Cloudflare and Spamhaus
Spamhaus has been the subject of a lot of discussion the last few weeks. I touched on this a little in June when I blogged that a number of large brands were getting SBL listings.
But big brands are not the only companies with publicly discussed SBL listings.
Cloudflare, the content delivery network that grew out of project honeypot, has a number of SBL listings, covering at least 2 /18s and a /20. Representatives and customers of Cloudflare have been discussing the listings on twitter.
As a content provider, Cloudflare isn’t actually sending mail nor are they actually hosting the content. What they are doing is providing consistent name service and traffic routing to malicious websites. In fact, they’ve been providing services to a malware botnet controller (SBL138291) since May, 2012. They’re also providing services to a number of SEO spammers.

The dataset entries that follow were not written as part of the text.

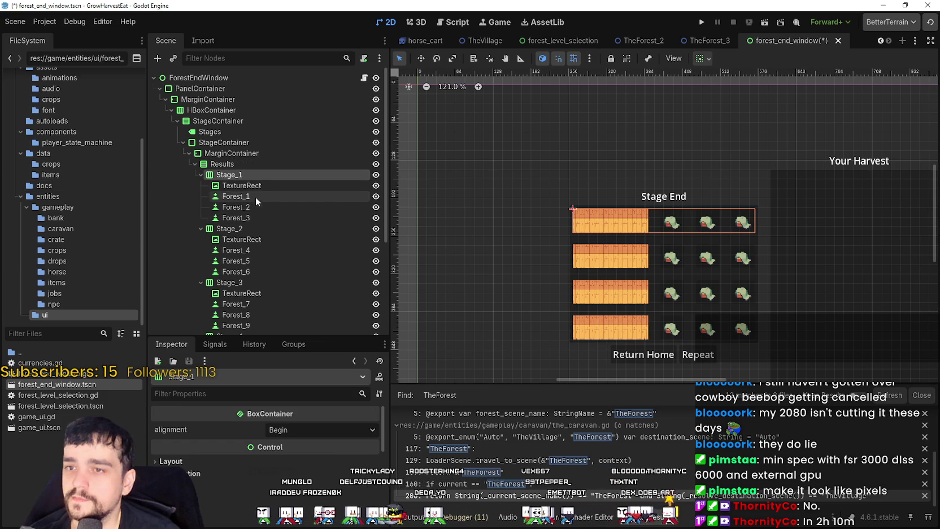
left_click(201, 174)
left_click(201, 185)
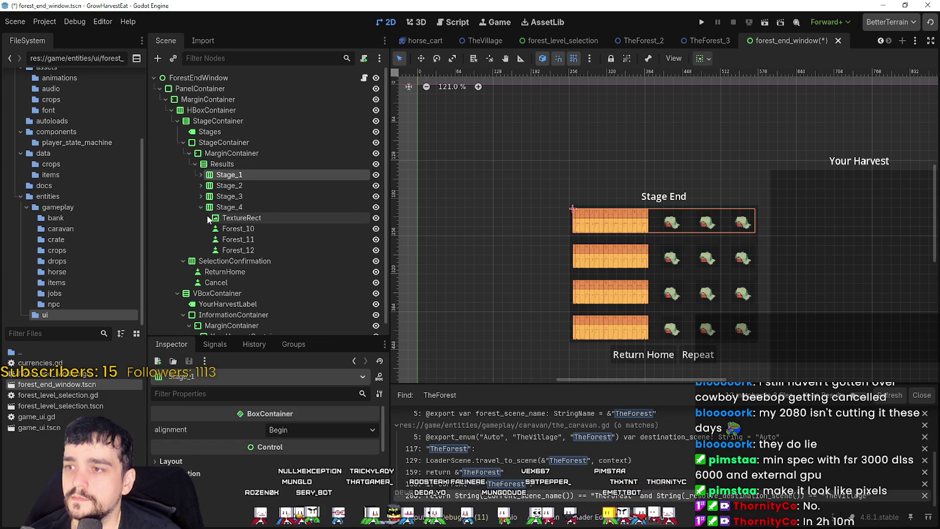
left_click(200, 196)
left_click(201, 207)
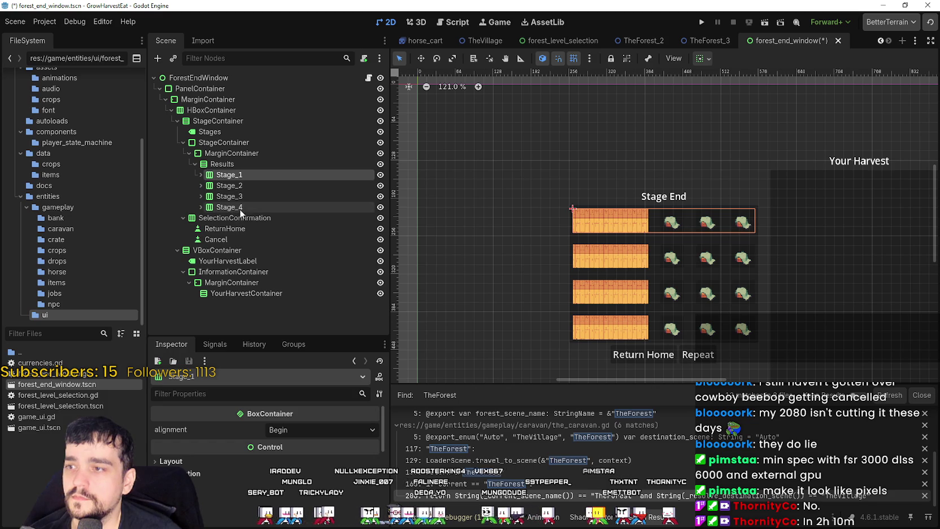
left_click(240, 207, "shift")
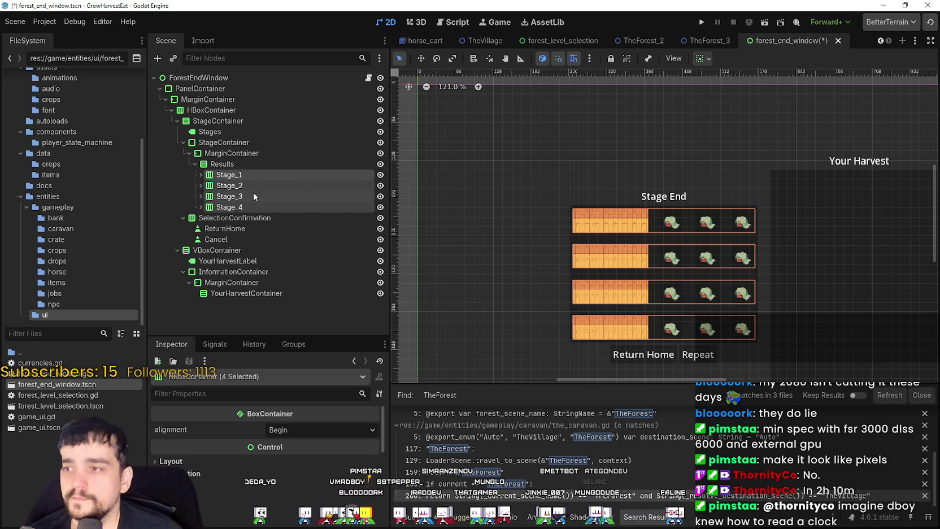
Delete the four Stage rows and add a PanelContainer named 'Time' under Results
right_click(218, 174)
left_click(287, 344)
left_click(434, 273)
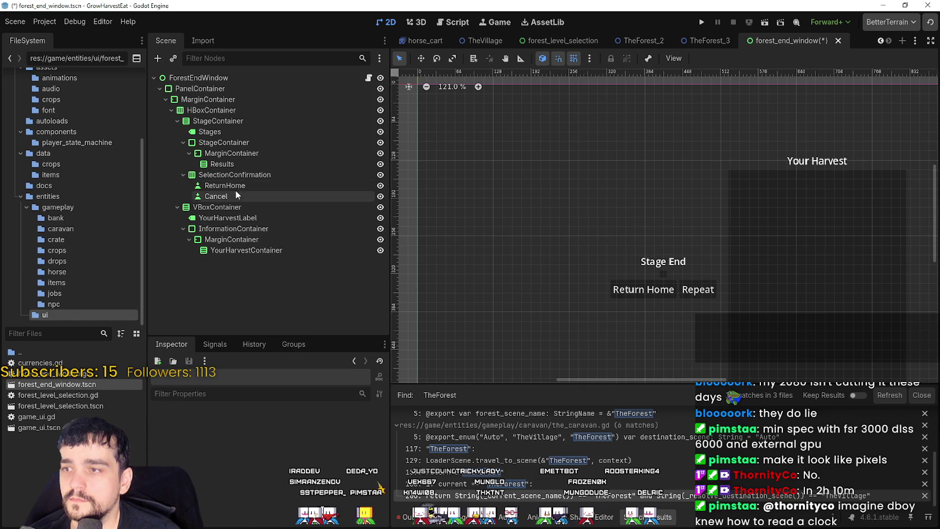
right_click(227, 164)
left_click(250, 172)
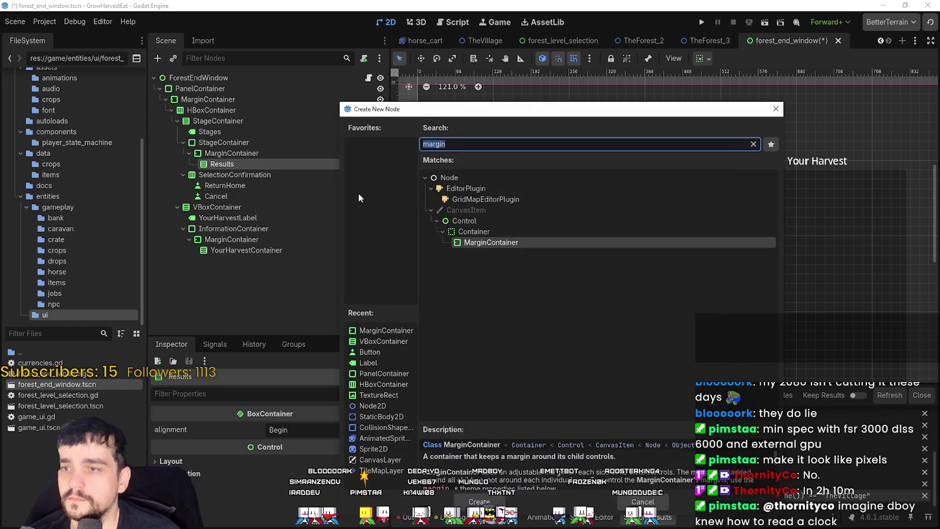
type("panel")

Both of these actions are justification for a SBL listing, and Spamhaus has a history of listing providers protecting spammers.
Cloudflare claims they take action on all “properly filed complaints” and they may actually do that. But their reports require quite a bit of information and require consent for releasing information to 3rd parties. Looking at the website, it appears to me to be a site designed to discourage abuse reports and stop people from reporting problems to Cloudflare.

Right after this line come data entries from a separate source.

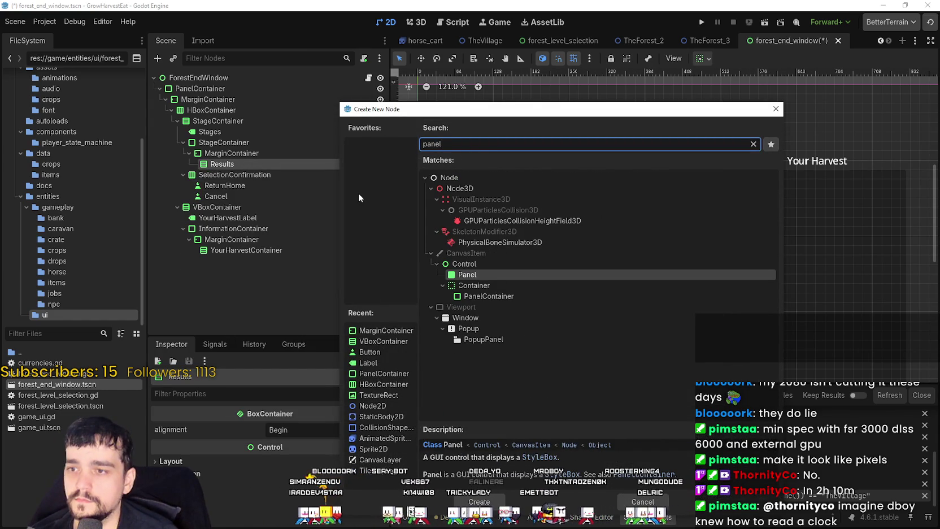
key("Down")
key("Return")
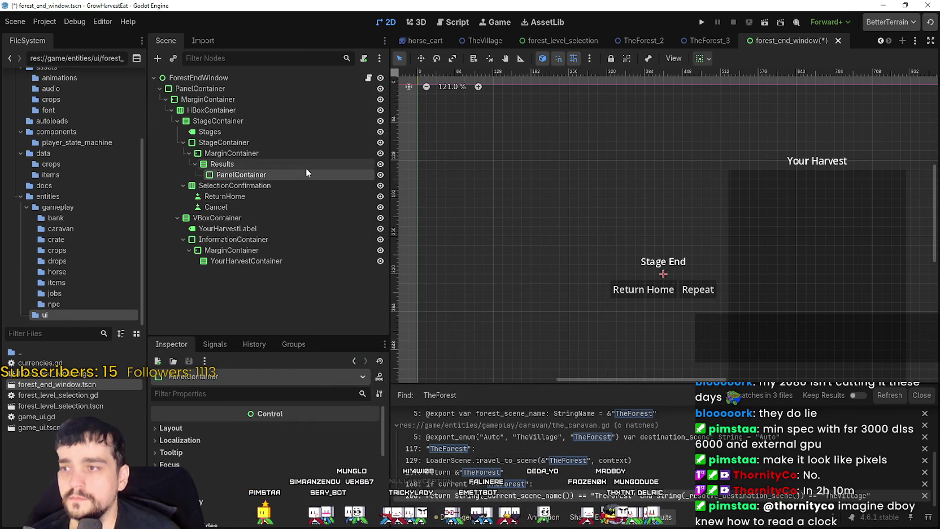
double_click(296, 175)
type("T")
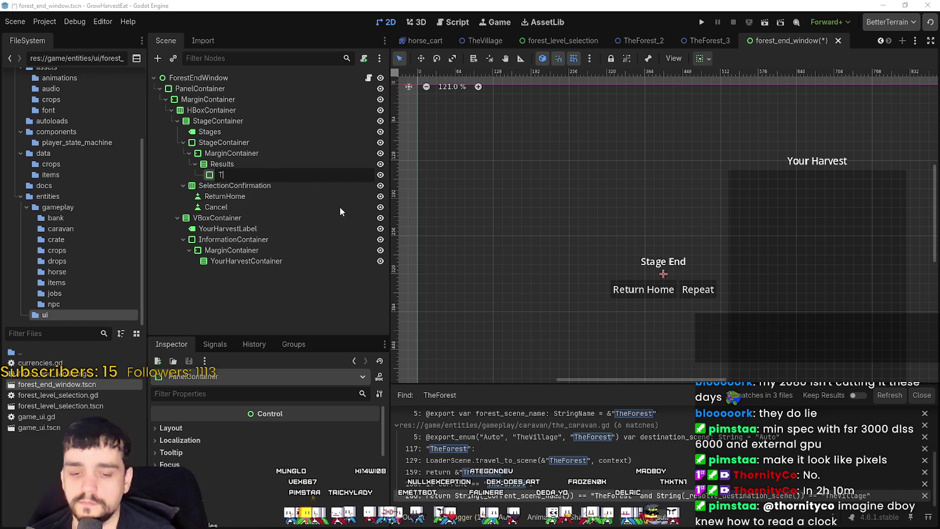
type("ime")
key("Return")
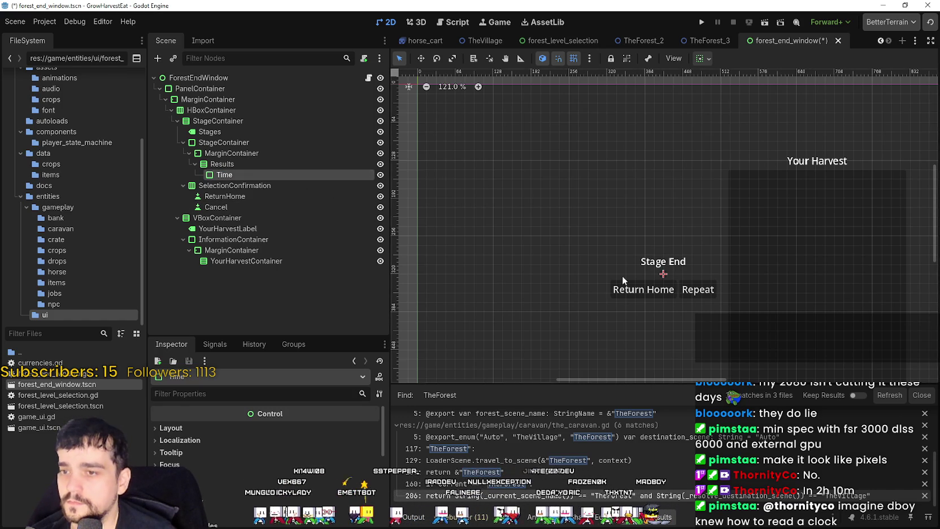
Add a Label child to Time and rename it 'TotalTime'
scroll(622, 275, "up", 5)
right_click(236, 175)
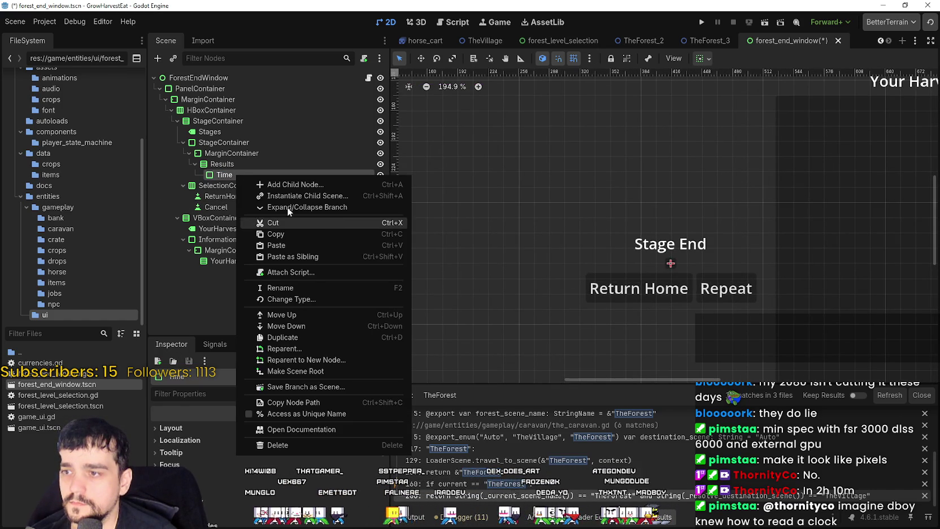
left_click(276, 184)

When you look at the Cloudflare business model it’s clearly one that will be abused. Cloudflare acts as a reverse proxy / pass through network that caches data from their customers. This protects the abusers webhosting setup and prevents people tracking the abuser from being able to determine the true host of a website. As a responsible internet citizen, Cloudflare should be disconnecting the customers hiding behind Cloudflare’s services.
Unfortunately, Cloudflare seems unwilling to actually police their customers. They’ve taken a totally hands off approach.

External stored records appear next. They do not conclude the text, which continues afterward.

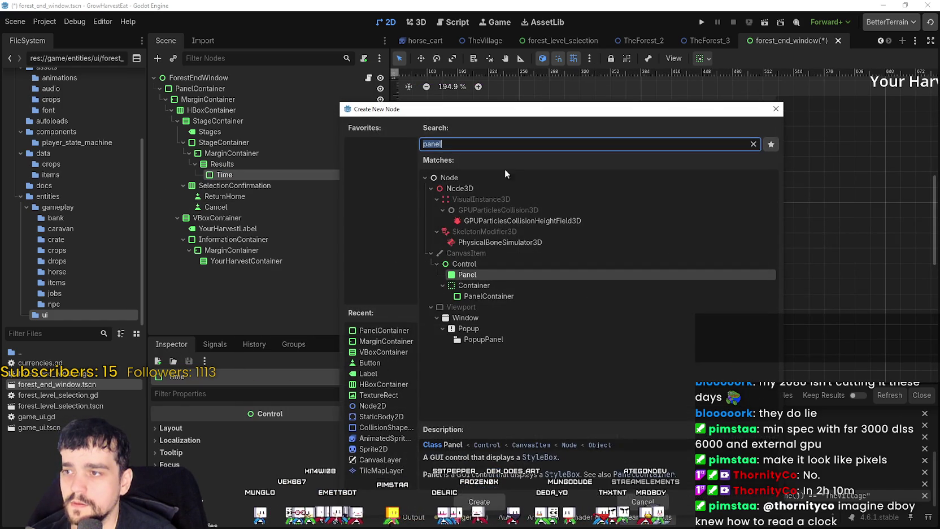
type("label")
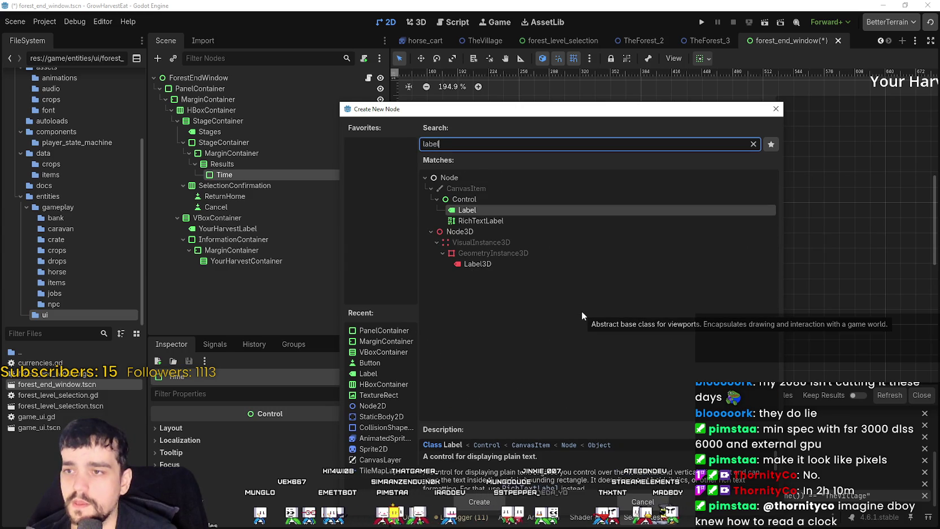
key("Return")
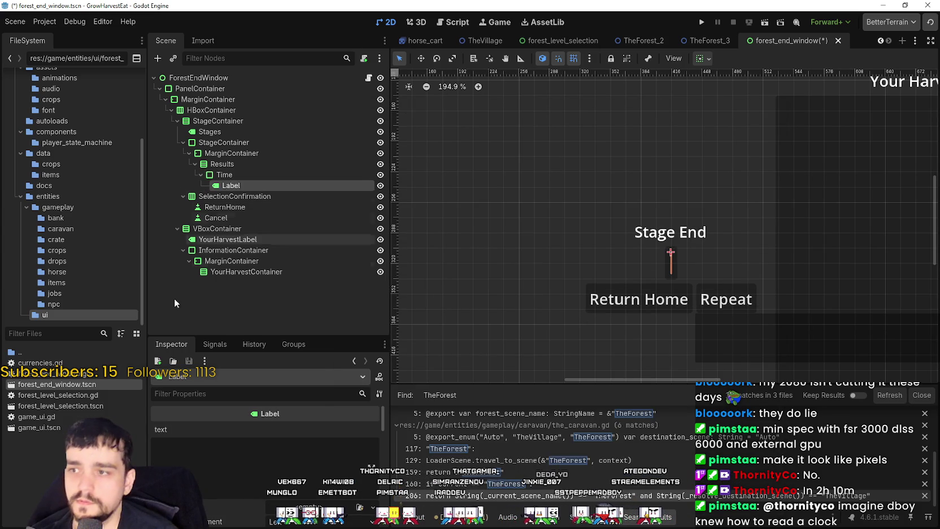
double_click(241, 185)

Let’s be frank. Cloudflare has been providing service to Botnet C&C servers for at least two months. It doesn’t matter that the abuser has the malware on a machine elsewhere, Cloudflare’s IP is the one that serves the data. I don’t care what you think about spam, providing service to malware providers is totally unacceptable. It’s even more unacceptable when you claim to be a security company. Nothing about malware is legitimate and the fact that Cloudflare is continuing to host a malware network command and control node is concerning at the very least.
Cloudflare (.pdf) is listed on Spamhaus for providing spam support services. The most obvious of these is providing service to a malware controller. And Spamhaus escalated the listings because they are allowing other abusers to hide behind their reverse proxy.